Sorman believes China uses North Korea for its international strategy. In fact, he argues China “manipulates” North Korea.
“China would say, ‘Oh, North Korea doesn’t listen to us.’ This is a game China plays often. The fact is that North Korea is a puppet of China. China and North Korea play exactly the same game. North Korea is fully manipulated by China. It’s clear from the beginning (of the Cheonan incident) when China refused to condemn North Korea.
“The key to the North Korean problem is Beijing. I have argued this point as early as 20 years ago. But people were skeptical,” Sorman said, adding the Cheonan incident proved his point.
From this view, South Korea’s diplomatic efforts with North Korea should focus on China because “Talking to North Korea will go nowhere. Because everything will be decided in Beijing. This is part of the global strategy by the Beijing government,” Sorman argued.
US moves to contain China
Sorman, a card-carrying supporter for globalization, has never been known as a panda-hugger. And he doesn’t appreciate the way the Middle Kingdom is coming out. In fact, his book, “China: the Empire of Lies,” is a devastatingly negative treatise on the Chinese Communist Party’s rule on China.

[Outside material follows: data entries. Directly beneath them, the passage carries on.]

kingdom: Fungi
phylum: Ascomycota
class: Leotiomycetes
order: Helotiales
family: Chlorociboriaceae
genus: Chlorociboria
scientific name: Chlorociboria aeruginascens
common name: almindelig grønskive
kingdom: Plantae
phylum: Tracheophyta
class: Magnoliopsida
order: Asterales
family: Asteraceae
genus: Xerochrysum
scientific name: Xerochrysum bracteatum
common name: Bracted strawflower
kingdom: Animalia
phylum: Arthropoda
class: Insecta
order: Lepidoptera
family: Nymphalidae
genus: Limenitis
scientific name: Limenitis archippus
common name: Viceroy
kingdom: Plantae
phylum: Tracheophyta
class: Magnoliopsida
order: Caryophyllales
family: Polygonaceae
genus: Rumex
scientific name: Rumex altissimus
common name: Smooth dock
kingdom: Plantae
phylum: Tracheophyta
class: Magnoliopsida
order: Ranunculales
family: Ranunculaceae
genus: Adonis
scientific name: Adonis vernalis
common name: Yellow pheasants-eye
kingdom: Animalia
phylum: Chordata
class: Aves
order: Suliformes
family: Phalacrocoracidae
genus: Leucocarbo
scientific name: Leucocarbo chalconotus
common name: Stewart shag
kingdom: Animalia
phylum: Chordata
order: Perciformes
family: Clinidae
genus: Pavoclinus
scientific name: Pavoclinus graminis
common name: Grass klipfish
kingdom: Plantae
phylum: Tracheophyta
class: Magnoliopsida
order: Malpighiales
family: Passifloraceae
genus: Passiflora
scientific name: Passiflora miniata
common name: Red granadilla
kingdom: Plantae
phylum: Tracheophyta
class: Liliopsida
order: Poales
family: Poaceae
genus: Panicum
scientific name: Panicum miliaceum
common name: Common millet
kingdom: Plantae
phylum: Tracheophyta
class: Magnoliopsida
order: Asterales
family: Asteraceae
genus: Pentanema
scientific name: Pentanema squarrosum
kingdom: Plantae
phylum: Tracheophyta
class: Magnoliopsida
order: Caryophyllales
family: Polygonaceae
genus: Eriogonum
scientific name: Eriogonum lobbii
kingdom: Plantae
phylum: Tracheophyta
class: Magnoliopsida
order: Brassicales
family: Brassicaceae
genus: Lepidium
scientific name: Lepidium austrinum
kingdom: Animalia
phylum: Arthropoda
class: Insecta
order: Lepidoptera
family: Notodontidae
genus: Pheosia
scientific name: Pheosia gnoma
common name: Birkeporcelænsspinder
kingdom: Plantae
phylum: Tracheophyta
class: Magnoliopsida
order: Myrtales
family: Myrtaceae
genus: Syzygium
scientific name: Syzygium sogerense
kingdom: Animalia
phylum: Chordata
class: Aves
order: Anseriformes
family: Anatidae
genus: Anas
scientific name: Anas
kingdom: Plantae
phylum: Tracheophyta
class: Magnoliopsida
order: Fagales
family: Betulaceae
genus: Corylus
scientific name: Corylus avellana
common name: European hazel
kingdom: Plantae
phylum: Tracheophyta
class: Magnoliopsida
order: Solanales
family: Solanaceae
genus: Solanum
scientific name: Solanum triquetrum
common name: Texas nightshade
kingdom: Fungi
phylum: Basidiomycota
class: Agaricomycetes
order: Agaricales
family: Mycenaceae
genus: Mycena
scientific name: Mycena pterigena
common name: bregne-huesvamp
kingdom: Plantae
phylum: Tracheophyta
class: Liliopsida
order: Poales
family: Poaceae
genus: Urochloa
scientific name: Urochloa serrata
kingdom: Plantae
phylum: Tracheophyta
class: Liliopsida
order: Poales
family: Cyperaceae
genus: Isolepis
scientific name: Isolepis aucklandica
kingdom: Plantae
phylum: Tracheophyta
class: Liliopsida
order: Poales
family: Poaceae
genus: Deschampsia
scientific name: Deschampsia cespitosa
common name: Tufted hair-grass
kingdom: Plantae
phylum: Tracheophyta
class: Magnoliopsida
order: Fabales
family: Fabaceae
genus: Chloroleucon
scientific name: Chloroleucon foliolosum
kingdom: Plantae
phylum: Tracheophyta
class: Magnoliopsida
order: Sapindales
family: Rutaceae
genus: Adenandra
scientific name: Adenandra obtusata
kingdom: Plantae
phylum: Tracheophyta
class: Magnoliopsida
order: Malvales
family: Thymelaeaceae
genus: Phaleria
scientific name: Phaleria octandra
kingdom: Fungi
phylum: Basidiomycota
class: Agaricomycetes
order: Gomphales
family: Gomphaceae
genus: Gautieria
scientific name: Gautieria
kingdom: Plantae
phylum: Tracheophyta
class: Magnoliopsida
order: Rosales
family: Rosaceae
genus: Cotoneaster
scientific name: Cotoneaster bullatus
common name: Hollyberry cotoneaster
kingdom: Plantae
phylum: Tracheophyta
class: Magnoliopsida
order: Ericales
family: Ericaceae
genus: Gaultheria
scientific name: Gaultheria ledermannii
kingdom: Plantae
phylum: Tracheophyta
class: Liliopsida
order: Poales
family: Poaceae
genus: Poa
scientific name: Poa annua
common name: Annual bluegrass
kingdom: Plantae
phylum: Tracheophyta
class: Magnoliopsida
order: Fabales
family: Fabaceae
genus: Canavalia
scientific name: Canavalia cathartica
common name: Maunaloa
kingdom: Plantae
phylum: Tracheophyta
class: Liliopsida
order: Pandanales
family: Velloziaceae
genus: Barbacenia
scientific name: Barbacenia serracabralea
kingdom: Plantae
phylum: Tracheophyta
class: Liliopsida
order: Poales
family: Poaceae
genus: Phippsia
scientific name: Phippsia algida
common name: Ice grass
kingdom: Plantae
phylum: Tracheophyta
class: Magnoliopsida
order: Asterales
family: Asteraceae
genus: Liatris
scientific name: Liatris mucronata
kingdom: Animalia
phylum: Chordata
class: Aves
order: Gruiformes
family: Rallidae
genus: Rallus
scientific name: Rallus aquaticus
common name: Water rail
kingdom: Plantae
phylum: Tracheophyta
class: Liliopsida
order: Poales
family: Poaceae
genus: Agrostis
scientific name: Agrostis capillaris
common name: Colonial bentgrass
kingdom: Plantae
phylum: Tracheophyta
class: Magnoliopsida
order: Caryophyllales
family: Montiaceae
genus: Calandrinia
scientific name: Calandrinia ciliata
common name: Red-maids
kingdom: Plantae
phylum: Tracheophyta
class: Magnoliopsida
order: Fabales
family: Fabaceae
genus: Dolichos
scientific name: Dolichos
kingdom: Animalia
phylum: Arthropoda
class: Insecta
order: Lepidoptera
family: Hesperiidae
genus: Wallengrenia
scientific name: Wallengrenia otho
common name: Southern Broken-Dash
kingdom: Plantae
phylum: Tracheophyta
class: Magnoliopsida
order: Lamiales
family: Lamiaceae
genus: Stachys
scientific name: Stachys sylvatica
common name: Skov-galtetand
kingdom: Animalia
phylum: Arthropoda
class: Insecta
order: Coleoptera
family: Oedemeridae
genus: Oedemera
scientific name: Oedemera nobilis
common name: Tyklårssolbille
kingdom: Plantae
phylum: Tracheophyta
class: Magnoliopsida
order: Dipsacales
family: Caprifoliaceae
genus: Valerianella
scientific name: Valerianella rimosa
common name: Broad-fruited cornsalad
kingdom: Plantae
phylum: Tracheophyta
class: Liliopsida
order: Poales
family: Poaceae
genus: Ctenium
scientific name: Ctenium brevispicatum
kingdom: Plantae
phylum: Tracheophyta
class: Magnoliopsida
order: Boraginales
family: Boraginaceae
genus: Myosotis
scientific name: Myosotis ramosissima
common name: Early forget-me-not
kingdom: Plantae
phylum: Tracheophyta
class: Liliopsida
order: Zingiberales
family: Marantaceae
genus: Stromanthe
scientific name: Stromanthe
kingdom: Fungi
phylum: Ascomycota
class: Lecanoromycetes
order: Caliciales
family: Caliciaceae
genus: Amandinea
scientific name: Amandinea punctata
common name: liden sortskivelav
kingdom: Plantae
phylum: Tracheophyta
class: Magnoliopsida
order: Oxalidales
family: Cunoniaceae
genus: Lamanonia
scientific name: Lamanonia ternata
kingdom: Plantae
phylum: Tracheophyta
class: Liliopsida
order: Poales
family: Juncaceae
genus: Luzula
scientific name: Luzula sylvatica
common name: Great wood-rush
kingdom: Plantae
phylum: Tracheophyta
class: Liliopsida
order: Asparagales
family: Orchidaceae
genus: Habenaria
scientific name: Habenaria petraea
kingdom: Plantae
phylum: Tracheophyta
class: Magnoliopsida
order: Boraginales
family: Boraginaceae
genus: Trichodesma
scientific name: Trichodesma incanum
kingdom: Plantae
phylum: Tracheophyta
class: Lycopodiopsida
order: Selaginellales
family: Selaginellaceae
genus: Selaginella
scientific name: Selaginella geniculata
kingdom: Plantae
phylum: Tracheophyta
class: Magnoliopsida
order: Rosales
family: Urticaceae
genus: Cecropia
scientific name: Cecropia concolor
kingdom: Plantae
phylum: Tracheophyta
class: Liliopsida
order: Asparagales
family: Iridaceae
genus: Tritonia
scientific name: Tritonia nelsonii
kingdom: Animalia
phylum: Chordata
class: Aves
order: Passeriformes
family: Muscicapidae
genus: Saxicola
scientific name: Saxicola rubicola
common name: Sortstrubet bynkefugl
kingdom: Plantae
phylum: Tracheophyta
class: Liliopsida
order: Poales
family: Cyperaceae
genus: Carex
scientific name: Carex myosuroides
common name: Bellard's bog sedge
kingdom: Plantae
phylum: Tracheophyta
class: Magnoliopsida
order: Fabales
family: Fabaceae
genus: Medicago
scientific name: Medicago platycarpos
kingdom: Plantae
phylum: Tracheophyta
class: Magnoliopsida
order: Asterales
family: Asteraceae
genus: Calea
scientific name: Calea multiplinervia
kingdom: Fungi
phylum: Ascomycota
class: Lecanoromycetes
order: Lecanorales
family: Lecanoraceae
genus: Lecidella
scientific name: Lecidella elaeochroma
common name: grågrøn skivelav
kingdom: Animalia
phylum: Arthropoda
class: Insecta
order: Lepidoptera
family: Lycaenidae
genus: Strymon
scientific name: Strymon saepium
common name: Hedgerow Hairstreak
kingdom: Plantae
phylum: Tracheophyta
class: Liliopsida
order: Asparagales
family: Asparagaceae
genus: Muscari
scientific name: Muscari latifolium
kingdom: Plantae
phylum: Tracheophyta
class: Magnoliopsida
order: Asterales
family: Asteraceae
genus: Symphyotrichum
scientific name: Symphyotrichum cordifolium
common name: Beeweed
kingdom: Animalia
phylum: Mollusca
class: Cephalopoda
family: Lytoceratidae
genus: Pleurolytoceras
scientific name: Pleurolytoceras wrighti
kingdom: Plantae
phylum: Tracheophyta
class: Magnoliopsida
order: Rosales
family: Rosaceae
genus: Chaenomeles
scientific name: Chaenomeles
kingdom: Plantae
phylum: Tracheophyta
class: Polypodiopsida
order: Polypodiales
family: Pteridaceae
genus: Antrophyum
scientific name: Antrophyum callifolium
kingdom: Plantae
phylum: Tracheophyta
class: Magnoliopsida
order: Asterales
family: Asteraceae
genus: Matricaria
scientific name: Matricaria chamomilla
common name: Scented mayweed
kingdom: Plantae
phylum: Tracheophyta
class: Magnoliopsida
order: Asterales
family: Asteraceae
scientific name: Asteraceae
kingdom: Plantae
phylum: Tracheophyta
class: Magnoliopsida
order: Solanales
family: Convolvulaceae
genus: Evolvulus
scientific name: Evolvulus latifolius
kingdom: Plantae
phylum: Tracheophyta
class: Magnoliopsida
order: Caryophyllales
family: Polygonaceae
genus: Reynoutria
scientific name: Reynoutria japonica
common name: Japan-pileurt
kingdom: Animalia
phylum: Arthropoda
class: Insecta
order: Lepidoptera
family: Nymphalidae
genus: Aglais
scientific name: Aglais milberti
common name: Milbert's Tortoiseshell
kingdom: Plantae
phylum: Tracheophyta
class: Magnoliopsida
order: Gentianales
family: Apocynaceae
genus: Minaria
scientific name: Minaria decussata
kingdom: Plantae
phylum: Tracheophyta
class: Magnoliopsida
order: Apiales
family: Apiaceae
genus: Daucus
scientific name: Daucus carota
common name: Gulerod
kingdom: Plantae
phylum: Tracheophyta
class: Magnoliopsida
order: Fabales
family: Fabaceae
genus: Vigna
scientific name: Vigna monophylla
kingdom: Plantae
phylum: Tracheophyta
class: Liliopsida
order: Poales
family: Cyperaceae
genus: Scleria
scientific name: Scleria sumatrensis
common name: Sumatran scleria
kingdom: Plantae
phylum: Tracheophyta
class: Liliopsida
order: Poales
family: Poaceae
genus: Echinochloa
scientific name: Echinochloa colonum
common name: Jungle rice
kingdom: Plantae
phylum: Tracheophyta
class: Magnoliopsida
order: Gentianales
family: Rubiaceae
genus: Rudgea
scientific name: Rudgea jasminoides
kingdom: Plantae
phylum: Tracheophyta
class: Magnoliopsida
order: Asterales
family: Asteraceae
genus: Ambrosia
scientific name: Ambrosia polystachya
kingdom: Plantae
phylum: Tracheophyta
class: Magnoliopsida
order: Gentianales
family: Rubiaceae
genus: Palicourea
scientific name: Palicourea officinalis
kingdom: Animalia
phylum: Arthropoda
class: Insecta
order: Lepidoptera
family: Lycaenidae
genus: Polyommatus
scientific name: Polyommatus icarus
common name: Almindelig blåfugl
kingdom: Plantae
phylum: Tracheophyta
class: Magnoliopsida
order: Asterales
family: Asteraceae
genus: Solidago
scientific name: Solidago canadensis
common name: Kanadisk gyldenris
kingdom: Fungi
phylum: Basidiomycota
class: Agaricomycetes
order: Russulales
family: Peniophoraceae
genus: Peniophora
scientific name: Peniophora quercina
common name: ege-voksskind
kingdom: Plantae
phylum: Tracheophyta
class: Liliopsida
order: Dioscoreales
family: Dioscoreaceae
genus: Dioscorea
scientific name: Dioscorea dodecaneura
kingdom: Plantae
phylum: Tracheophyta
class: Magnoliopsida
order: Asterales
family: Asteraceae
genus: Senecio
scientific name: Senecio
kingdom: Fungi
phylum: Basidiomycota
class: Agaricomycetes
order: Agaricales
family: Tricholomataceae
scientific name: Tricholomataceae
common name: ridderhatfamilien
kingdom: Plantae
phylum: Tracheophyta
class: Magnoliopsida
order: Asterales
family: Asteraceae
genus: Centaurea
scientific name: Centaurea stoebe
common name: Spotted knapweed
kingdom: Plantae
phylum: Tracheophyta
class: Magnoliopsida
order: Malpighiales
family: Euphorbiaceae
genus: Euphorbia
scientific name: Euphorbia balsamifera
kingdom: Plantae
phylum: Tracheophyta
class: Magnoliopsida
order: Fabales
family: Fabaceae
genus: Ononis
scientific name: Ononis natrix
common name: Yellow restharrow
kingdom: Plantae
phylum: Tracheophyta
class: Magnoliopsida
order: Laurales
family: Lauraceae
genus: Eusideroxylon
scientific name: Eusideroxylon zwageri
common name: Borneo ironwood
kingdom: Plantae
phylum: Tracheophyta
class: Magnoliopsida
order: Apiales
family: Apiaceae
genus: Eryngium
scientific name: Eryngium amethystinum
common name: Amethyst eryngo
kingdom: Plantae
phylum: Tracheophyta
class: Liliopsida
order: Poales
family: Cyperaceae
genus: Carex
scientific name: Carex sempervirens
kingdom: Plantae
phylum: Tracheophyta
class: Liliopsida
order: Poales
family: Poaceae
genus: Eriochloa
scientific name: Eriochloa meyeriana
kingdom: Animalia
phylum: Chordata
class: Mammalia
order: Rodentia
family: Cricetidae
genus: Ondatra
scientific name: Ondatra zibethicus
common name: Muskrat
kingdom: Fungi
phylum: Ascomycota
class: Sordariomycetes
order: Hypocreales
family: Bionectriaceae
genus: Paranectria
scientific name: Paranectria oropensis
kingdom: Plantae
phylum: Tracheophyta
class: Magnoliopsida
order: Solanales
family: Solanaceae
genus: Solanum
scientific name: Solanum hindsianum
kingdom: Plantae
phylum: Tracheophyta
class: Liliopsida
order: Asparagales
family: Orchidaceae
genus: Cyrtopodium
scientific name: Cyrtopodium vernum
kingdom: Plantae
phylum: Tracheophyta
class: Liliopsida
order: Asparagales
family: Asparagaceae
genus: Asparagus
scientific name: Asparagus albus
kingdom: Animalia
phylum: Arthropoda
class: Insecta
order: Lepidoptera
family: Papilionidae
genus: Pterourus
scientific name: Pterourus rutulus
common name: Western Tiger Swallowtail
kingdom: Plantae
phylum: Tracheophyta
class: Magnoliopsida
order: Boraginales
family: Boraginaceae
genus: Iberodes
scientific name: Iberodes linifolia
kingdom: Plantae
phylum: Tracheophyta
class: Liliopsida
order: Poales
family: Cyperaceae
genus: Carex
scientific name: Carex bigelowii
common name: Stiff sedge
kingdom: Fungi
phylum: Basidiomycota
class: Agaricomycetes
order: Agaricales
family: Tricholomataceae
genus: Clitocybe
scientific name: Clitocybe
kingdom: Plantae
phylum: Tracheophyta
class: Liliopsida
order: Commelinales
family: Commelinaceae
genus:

“The Chinese behavior in global affairs has really shifted to become aggressive since about 2008. I shared this view with President Sarkozy and some U.S. officials. The Chinese are now absolutely sure that they will be the next global superpower. They are suddenly in a hurry to assemble their influence. In international negotiations, they are also very aggressive. They don’t respect the rules of international competition. They don’t respect intellectual property rights. Today, nobody dares to confront China. China can do anything,” he said.
Sorman said China’s behavior had prompted some members of the global community to form an alliance to contain its unrestrained global expansion.
“There is an agreement now among Europe, the U.S., India and Japan to go into the direction of containing China. This doesn’t mean a war. But China has to understand it has to respect the international rules. If not, there will be negative consequences starting from the economic exchange front,” he said.
Since the Cheonan incident, the U.S. and South Korea have bolstered their security relationship, staging massive naval drills in a show of deterrence against North Korea.
The military exercises came on the heels of the visits by Hillary Clinton, U.S. secretary of state, to hot spots in Asia, including Pakistan, Afghanistan, South Korea and Vietnam.
China’s state media mulled over the fact that the dots connecting these countries’ capitals formed a box that surrounds China.
During her Asia visit, Clinton also said that the U.S. has a “national interest” in the dispute over the South China Sea, a resource-rich area for which China competes with a number of South Asian countries in territorial claims.
Washington’s first-ever wading into the South China Sea dispute, and the massive military drills near China’s waters, and Clinton’s visits to the countries that encircle China, raised China’s eyebrows.
“This is coincidence, but at the same time it is not coincidence,” subtly observed the Global Times editorial writer, Lei Mo, on Tuesday, weighing in on suspicions on the American containment policy on China.
Lei preemptively said that America’s “choosing confrontation with China will not be a wise strategy,” borrowing the quote from the eminent American expert on China, Sidney Rittenberg: “If you treat China as your enemy, China will become one.”
Sorman sees that the American move to contain China has already kicked in. “I think the democratic countries understand that they should send a signal to China that it should behave according to international rules.
“China may be dangerous someday∼. The time to stop China is now.”